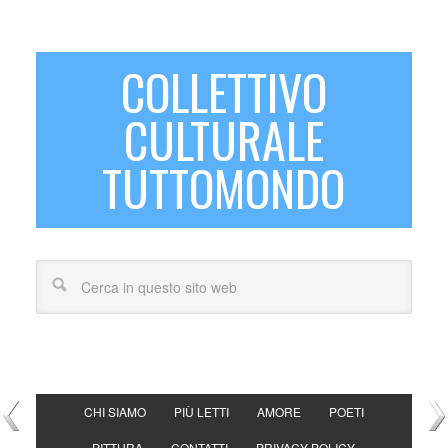
COLLETTIVO
CULTURALE
TUTTOMONDO
CHI SIAMO
PIÙ LETTI
AMORE
POETI
PITTURA
CONTATTI
PRIVACY POLICY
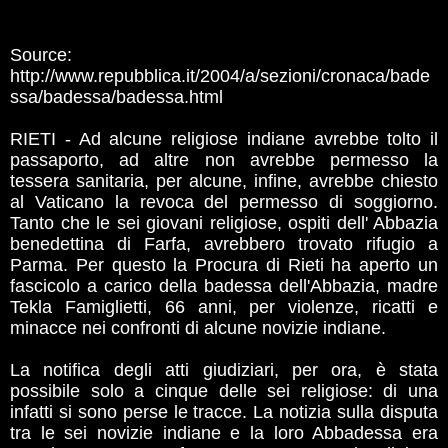
Source:
http://www.repubblica.it/2004/a/sezioni/cronaca/bade
ssa/badessa/badessa.html
RIETI - Ad alcune religiose indiane avrebbe tolto il
passaporto, ad altre non avrebbe permesso la
tessera sanitaria, per alcune, infine, avrebbe chiesto
al Vaticano la revoca del permesso di soggiorno.
Tanto che le sei giovani religiose, ospiti dell' Abbazia
benedettina di Farfa, avrebbero trovato rifugio a
Parma. Per questo la Procura di Rieti ha aperto un
fascicolo a carico della badessa dell'Abbazia, madre
Tekla Famiglietti, 66 anni, per violenze, ricatti e
minacce nei confronti di alcune novizie indiane.
La notifica degli atti giudiziari, per ora, è stata
possibile solo a cinque delle sei religiose: di una
infatti si sono perse le tracce. La notizia sulla disputa
tra le sei novizie indiane e la loro Abbadessa era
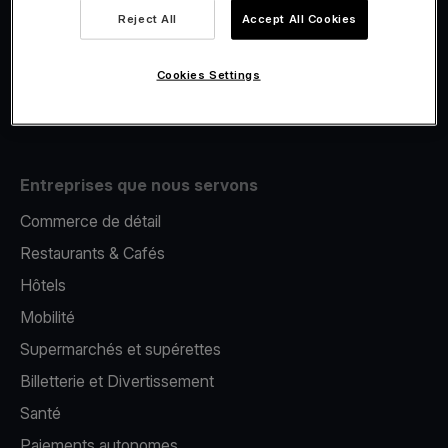
Viva.com Account
Reject All
Accept All Cookies
E-Reporting
Émission de cartes
Cookies Settings
Terminal de paiement mobile
Entreprises que nous servons
Commerce de détail
Restaurants & Cafés
Hôtels
Mobilité
Supermarchés et supérettes
Billetterie et Divertissement
Santé
Paiements autonomes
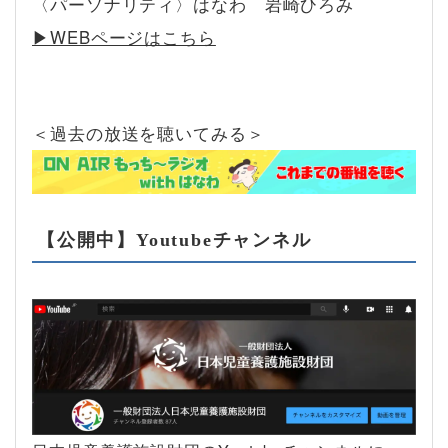
〈パーソナリティ〉はなわ 岩崎ひろみ
▶︎WEBページはこちら
＜過去の放送を聴いてみる＞
【公開中】Youtubeチャンネル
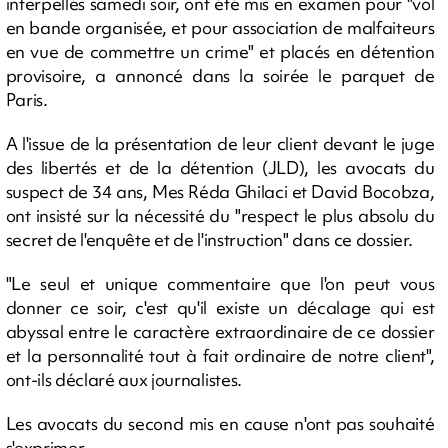
interpellés samedi soir, ont été mis en examen pour "vol
en bande organisée, et pour association de malfaiteurs
en vue de commettre un crime" et placés en détention
provisoire, a annoncé dans la soirée le parquet de
Paris.
A l'issue de la présentation de leur client devant le juge
des libertés et de la détention (JLD), les avocats du
suspect de 34 ans, Mes Réda Ghilaci et David Bocobza,
ont insisté sur la nécessité du "respect le plus absolu du
secret de l'enquête et de l'instruction" dans ce dossier.
"Le seul et unique commentaire que l'on peut vous
donner ce soir, c'est qu'il existe un décalage qui est
abyssal entre le caractère extraordinaire de ce dossier
et la personnalité tout à fait ordinaire de notre client",
ont-ils déclaré aux journalistes.
Les avocats du second mis en cause n'ont pas souhaité
s'exprimer.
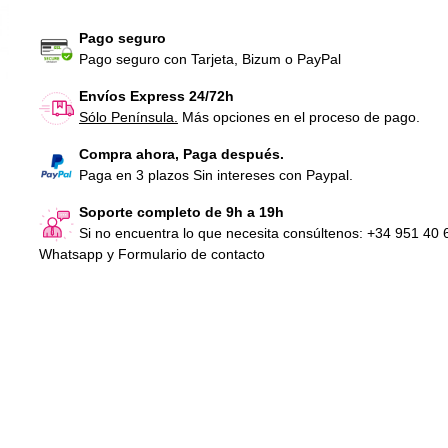
Pago seguro
Pago seguro con Tarjeta, Bizum o PayPal
Envíos Express 24/72h
Sólo Península.
Más opciones en el proceso de pago.
Compra ahora, Paga después.
Paga en 3 plazos Sin intereses con Paypal.
disco 28mm goma c/agarre
disco 28mm goma
redondo 10 Kg
redondo 15 Kg
Soporte completo de 9h a 19h
45,98 €
IVA Incl.
72,60 €
IVA Inc
Si no encuentra lo que necesita consúltenos: +34 951 40 
Whatsapp y Formulario de contacto
disco 28mm goma
redondo 2,5 Kg
12,10 €
IVA Inc
disco 28mm goma
redondo 5 Kg
24,20 €
IVA Inc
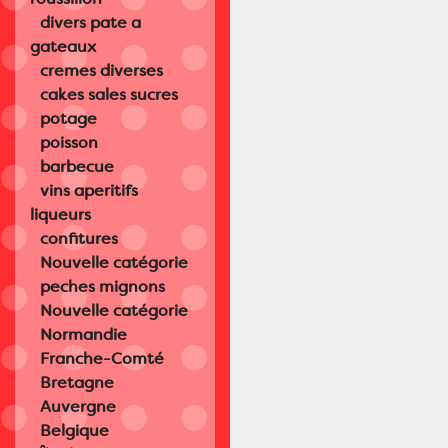
divers pate a
gateaux
cremes diverses
cakes sales sucres
potage
poisson
barbecue
vins aperitifs
liqueurs
confitures
Nouvelle catégorie
peches mignons
Nouvelle catégorie
Normandie
Franche-Comté
Bretagne
Auvergne
Belgique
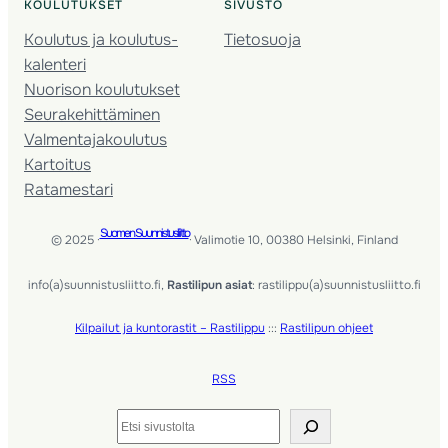
KOULUTUKSET
SIVUSTO
Koulutus ja koulutus­
Tietosuoja
kalenteri
Nuorison koulutukset
Seura­kehittäminen
Valmentaja­koulutus
Kartoitus
Ratamestari
Suomen Suunnistusliitto
© 2025 ·
· Valimotie 10, 00380 Helsinki, Finland
info(a)suunnistusliitto.fi,
Rastilipun asiat
: rastilippu(a)suunnistusliitto.fi
Kilpailut ja kuntorastit – Rastilippu
:::
Rastilipun ohjeet
RSS
Etsi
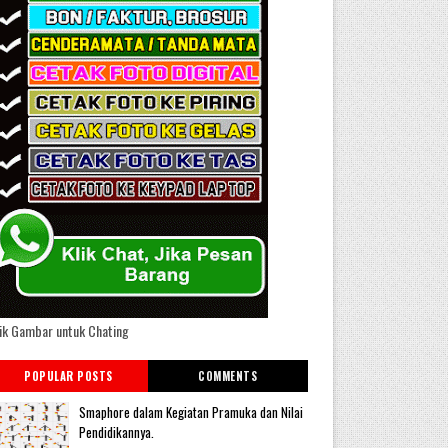
ik Gambar untuk Chating
POPULAR POSTS
COMMENTS
Smaphore dalam Kegiatan Pramuka dan Nilai
Pendidikannya.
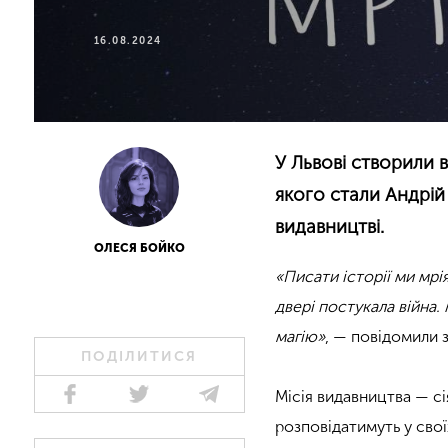
16.08.2024
У Львові створили 
якого стали Андрі
видавництві.
ОЛЕСЯ БОЙКО
«Писати історії ми мрія
двері постукала війна.
магію»
, — повідомили 
ПОДІЛИТИСЯ
Місія видавництва — сі
розповідатимуть у своїх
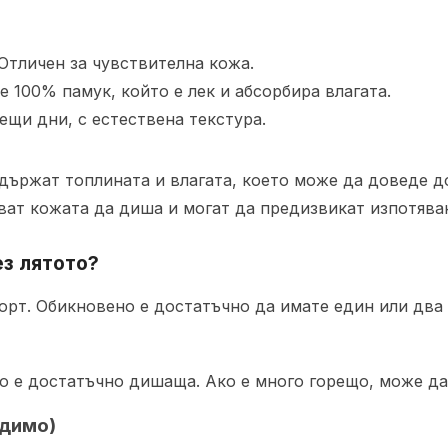
Отличен за чувствителна кожа.
 е 100% памук, който е лек и абсорбира влагата.
ещи дни, с естествена текстура.
задържат топлината и влагата, което може да доведе д
яват кожата да диша и могат да предизвикат изпотява
ез лятото?
рт. Обикновено е достатъчно да имате един или два 
то е достатъчно дишаща. Ако е много горещо, може да
одимо)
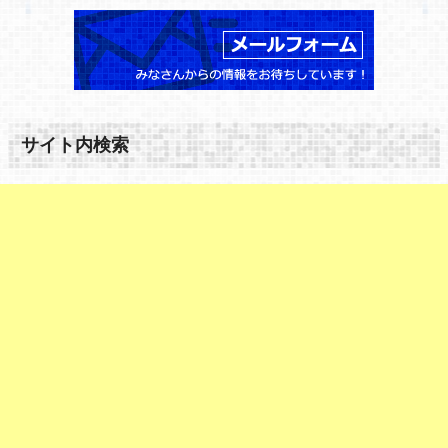
サイト内検索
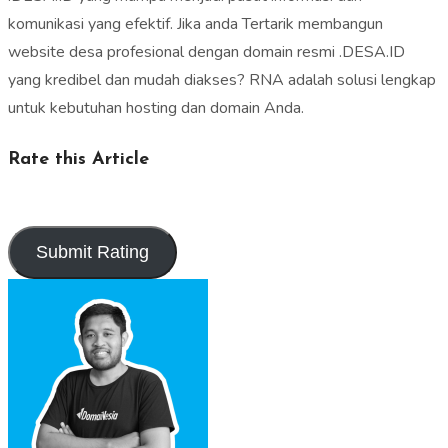
komunikasi yang efektif. Jika anda Tertarik membangun
website desa profesional dengan domain resmi .DESA.ID
yang kredibel dan mudah diakses? RNA adalah solusi lengkap
untuk kebutuhan hosting dan domain Anda.
Rate this Article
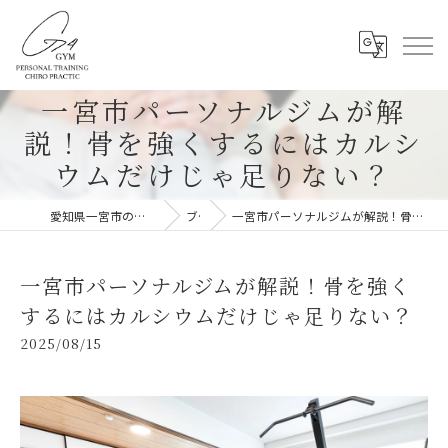
一宮市パーソナルジムが解
説！骨を強くするにはカルシ
ウムだけじゃ足りない？
愛知県一宮市のパーソナルジムならG-4GYM
ブログ
一宮市パーソナルジムが解説！骨を強くするにはカルシウムだけじゃ足りない？
一宮市パーソナルジムが解説！骨を強く
するにはカルシウムだけじゃ足りない？
2025/08/15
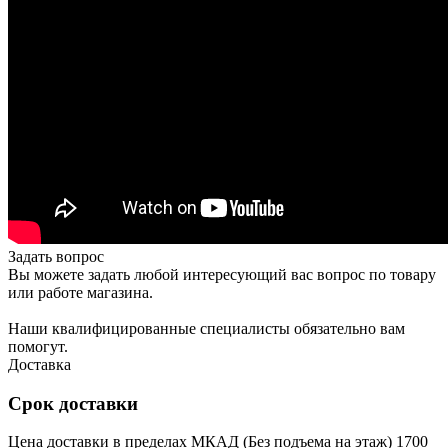
Задать вопрос
Вы можете задать любой интересующий вас вопрос по товару
или работе магазина.
Наши квалифицированные специалисты обязательно вам
помогут.
Доставка
Срок доставки
Цена доставки в пределах МКАД (Без подъема на этаж) 1700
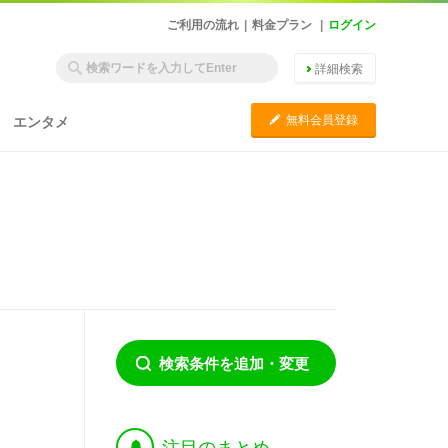
ご利用の流れ
|
料金プラン
|
ログイン
詳細検索
C
無料会員登録
エンタメ
検索条件を追加・変更
†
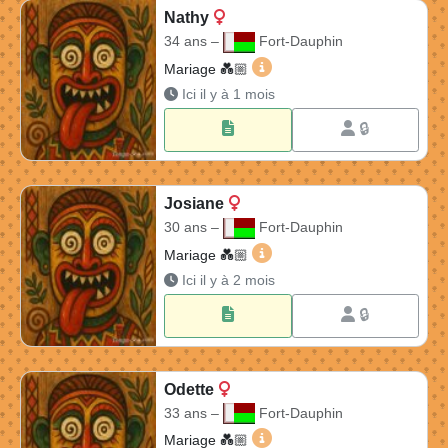
Nathy
34 ans –
Fort-Dauphin
Nathy 34 ans à Fort-Dauphi
Mariage 💑🏼​
Ici il y à 1 mois
🔒
Josiane
30 ans –
Fort-Dauphin
Josiane 30 ans à Fort-Daup
Mariage 💑🏼​
Ici il y à 2 mois
🔒
Odette
33 ans –
Fort-Dauphin
Odette 33 ans à Fort-Dauph
Mariage 💑🏼​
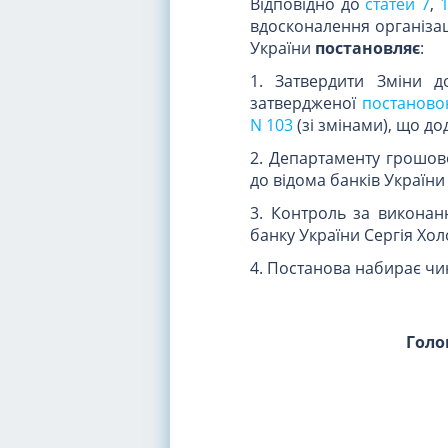
Відповідно до
статей 7
,
вдосконалення організац
України
постановляє
:
1. Затвердити Зміни д
затвердженої
постановою
N 103
(зі змінами), що до
2. Департаменту грошово
до відома банків України
3. Контроль за виконан
банку України Сергія Хол
4. Постанова набирає чин
Голо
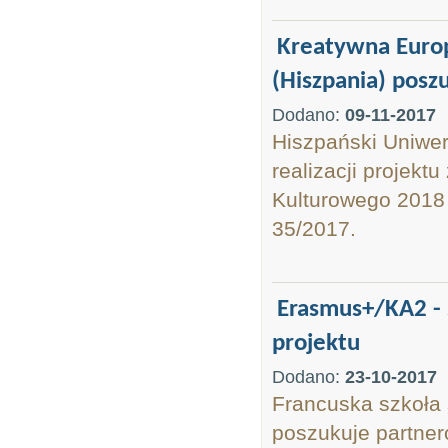
Kreatywna Euro
(Hiszpania) posz
Dodano:
09-11-2017
Hiszpański Uniwer
realizacji projek
Kulturowego 2018
35/2017.
Erasmus+/KA2 - s
projektu
Dodano:
23-10-2017
Francuska szkoła 
poszukuje partner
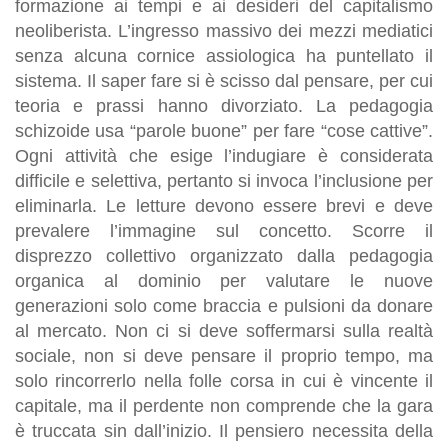
formazione ai tempi e ai desideri del capitalismo
neoliberista. L’ingresso massivo dei mezzi mediatici
senza alcuna cornice assiologica ha puntellato il
sistema. Il saper fare si è scisso dal pensare, per cui
teoria e prassi hanno divorziato. La pedagogia
schizoide usa “parole buone” per fare “cose cattive”.
Ogni attività che esige l’indugiare è considerata
difficile e selettiva, pertanto si invoca l’inclusione per
eliminarla. Le letture devono essere brevi e deve
prevalere l’immagine sul concetto. Scorre il
disprezzo collettivo organizzato dalla pedagogia
organica al dominio per valutare le nuove
generazioni solo come braccia e pulsioni da donare
al mercato. Non ci si deve soffermarsi sulla realtà
sociale, non si deve pensare il proprio tempo, ma
solo rincorrerlo nella folle corsa in cui è vincente il
capitale, ma il perdente non comprende che la gara
è truccata sin dall’inizio. Il pensiero necessita della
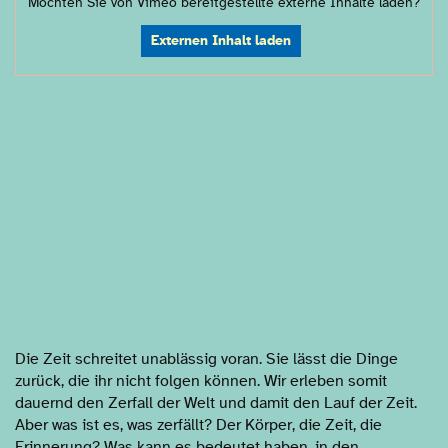
Möchten Sie von
Vimeo
bereitgestellte externe Inhalte laden?
Externen Inhalt laden
Die Zeit schreitet unablässig voran. Sie lässt die Dinge
zurück, die ihr nicht folgen können. Wir erleben somit
dauernd den Zerfall der Welt und damit den Lauf der Zeit.
Aber was ist es, was zerfällt? Der Körper, die Zeit, die
Erinnerung? Was kann es bedeutet haben, in den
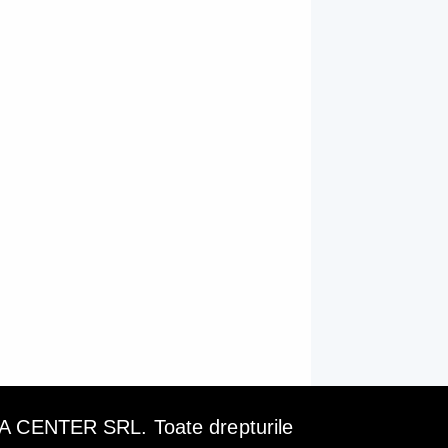
ENTER SRL. Toate drepturile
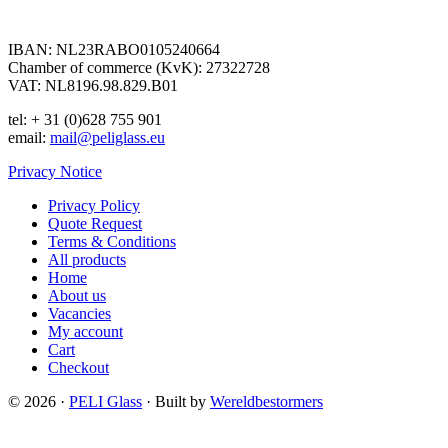
IBAN: NL23RABO0105240664
Chamber of commerce (KvK): 27322728
VAT: NL8196.98.829.B01
tel: + 31 (0)628 755 901
email:
mail@peliglass.eu
Privacy Notice
Privacy Policy
Quote Request
Terms & Conditions
All products
Home
About us
Vacancies
My account
Cart
Checkout
© 2026 ·
PELI Glass
· Built by
Wereldbestormers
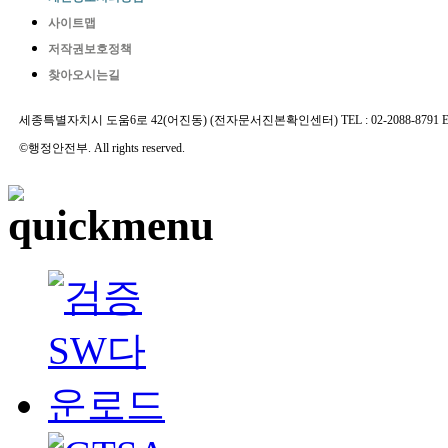
사이트맵
저작권보호정책
찾아오시는길
세종특별자치시 도움6로 42(어진동) (전자문서진본확인센터) TEL : 02-2088-8791 E-MAIL 
©행정안전부. All rights reserved.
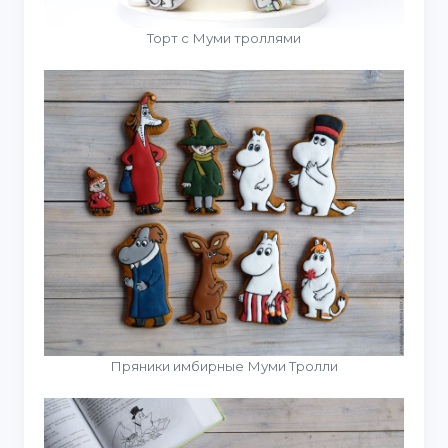
Торт с Муми троллями
Пряники имбирные Муми Тролли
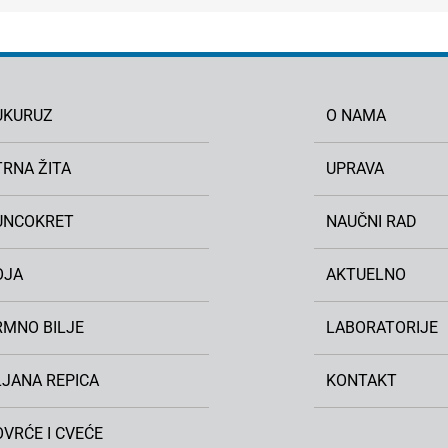
UKURUZ
O NAMA
TRNA ŽITA
UPRAVA
UNCOKRET
NAUČNI RAD
OJA
AKTUELNO
RMNO BILJE
LABORATORIJE
LJANA REPICA
KONTAKT
VRĆE I CVEĆE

■ Task to complete: Retype the lines of the listing exactly, from the line with "Відповідно до" to the line with "poszukuje partner", both included, and leave the pictures out of your answer.

■ Response for this exercise:
Відповідно до
статей 7
,
вдосконалення організац
України
постановляє
:
1. Затвердити Зміни д
затвердженої
постановою
N 103
(зі змінами), що до
2. Департаменту грошово
до відома банків України
3. Контроль за виконан
банку України Сергія Хол
4. Постанова набирає чин
Голо
Kreatywna Euro
(Hiszpania) posz
Dodano:
09-11-2017
Hiszpański Uniwer
realizacji projek
Kulturowego 2018
35/2017.
Erasmus+/KA2 - s
projektu
Dodano:
23-10-2017
Francuska szkoła 
poszukuje partner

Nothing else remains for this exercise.